眠ってもいなければ死んでもいないし麻痺もしていない状態で切開されたり切除されたりって、おじさんの活け造りかよ!

されてる方はオニのよーに痛くて苦しいから、活け造りとか躍り食いとか地獄焼きとか、今後絶対しないと思いました。

日帰り手術

手術に要したのは1時間前後で手術は日帰り、入院なしでOK。

のはずでしたが、「通常の3倍」の量の麻酔を使ったのだそうで、覚めるまで病室で寝てなさいと言われて小一時間横になっていました。

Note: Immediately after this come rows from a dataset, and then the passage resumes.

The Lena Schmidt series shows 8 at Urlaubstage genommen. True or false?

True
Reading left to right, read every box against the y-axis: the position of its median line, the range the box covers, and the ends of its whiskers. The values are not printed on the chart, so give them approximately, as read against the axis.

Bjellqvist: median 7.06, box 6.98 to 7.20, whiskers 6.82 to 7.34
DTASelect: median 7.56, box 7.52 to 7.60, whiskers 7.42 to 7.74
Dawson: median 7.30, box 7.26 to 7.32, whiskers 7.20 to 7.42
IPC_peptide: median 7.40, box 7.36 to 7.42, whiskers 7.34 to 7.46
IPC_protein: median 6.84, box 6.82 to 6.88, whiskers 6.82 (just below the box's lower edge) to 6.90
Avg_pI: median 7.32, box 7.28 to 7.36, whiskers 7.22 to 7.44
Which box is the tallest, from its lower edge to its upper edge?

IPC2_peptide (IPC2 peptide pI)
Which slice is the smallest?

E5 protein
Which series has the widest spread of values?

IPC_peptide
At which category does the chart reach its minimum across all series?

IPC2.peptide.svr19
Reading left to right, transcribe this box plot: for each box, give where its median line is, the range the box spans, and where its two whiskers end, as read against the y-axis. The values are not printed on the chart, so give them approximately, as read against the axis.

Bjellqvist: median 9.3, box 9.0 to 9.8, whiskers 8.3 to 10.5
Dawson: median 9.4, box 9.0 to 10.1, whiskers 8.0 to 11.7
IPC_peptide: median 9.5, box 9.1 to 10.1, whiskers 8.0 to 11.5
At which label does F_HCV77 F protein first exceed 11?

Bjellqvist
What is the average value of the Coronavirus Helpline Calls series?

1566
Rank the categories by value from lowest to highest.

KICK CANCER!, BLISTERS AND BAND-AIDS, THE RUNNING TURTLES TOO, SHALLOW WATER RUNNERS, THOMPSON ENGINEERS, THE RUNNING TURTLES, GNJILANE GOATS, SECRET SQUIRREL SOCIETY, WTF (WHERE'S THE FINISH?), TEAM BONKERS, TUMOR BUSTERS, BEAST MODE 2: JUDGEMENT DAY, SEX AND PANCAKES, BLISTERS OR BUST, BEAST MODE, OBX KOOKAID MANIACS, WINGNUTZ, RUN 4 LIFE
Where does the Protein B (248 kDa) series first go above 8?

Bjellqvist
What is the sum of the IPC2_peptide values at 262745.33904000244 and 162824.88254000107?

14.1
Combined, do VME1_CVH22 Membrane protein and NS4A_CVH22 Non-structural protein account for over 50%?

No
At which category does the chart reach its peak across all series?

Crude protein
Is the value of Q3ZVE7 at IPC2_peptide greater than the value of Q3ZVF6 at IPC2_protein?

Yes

覚めるまでも何も、縫合が終わるまでずーっと麻酔が効かなくて痛いまんまでした。

だもんで、ずっと腕も肩も力ませて、歯を噛み合わせていて、それが1時間も続いたので、確かに頭がくらくらしていました。それが落ち着く頃に病院に申し出て、「もう少し寝ていきなさい」と言われつつも帰途に就いたのでした。

徒歩で帰ったのですが、自分の一歩一歩が怖ろしかったことを憶えています。一歩踏み出す、その振動だけで縫合した胸の術創が開いてしまいそうで、とても怖かったのです。そっと、そーっと、ゆっくり歩いて帰りました。秒速5センチメートルくらいだったんじゃないかな。